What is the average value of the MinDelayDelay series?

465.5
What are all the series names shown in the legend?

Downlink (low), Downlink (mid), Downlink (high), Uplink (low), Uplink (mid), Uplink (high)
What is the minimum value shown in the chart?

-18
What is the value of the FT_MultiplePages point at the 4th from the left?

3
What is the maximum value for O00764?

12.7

------------------------------------

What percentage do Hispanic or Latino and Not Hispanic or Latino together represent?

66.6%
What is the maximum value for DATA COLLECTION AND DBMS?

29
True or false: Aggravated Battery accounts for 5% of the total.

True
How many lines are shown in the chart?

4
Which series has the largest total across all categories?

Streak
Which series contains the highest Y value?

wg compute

------------------------------------

Count the lines in the data above that contain the string "Which", treating uppercase and lowercase as different. Reply with the number only.

## Exercise response
2